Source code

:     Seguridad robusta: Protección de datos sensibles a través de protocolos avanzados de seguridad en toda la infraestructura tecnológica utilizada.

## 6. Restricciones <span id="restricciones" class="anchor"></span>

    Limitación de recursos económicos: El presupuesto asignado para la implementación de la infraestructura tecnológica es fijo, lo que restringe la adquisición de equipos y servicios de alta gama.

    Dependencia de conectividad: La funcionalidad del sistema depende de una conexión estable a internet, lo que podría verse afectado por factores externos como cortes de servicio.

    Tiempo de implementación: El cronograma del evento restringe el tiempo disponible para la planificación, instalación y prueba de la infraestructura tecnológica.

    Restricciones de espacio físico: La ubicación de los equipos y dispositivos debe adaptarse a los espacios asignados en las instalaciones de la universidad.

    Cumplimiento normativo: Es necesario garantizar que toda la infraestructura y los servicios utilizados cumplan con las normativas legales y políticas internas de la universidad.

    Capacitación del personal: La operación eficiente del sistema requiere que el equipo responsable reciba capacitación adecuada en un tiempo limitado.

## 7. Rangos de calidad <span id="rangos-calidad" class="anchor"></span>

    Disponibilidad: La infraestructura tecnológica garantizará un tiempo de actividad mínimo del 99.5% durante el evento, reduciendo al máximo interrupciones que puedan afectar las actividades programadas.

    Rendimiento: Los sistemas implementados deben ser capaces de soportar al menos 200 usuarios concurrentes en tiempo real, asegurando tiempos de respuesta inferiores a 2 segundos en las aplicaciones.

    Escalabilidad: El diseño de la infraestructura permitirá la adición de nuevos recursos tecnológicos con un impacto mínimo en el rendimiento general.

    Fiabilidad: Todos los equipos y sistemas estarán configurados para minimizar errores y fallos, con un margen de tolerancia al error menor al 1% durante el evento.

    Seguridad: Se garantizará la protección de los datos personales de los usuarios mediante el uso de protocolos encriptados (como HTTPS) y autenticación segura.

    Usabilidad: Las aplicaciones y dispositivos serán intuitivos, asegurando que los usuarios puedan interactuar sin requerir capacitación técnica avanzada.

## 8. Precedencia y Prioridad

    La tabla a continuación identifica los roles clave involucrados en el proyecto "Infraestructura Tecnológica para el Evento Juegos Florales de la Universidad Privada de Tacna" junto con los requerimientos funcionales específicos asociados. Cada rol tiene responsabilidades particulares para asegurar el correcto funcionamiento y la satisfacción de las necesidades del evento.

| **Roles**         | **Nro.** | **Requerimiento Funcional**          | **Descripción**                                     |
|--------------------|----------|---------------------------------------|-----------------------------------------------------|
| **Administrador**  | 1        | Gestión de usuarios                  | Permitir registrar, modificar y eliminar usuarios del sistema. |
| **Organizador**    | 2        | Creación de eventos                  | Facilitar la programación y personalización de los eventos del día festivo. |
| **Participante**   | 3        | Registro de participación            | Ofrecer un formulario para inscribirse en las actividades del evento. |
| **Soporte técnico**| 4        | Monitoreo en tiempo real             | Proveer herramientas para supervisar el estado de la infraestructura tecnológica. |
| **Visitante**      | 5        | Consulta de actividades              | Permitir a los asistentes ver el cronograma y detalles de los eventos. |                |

::::

§ EXERCISE DETAILS: Filter the data above, keeping only lines that include the string "Seguridad".

§ RESPONSE:
:     Seguridad robusta: Protección de datos sensibles a través de protocolos avanzados de seguridad en toda la infraestructura tecnológica utilizada.
    Seguridad: Se garantizará la protección de los datos personales de los usuarios mediante el uso de protocolos encriptados (como HTTPS) y autenticación segura.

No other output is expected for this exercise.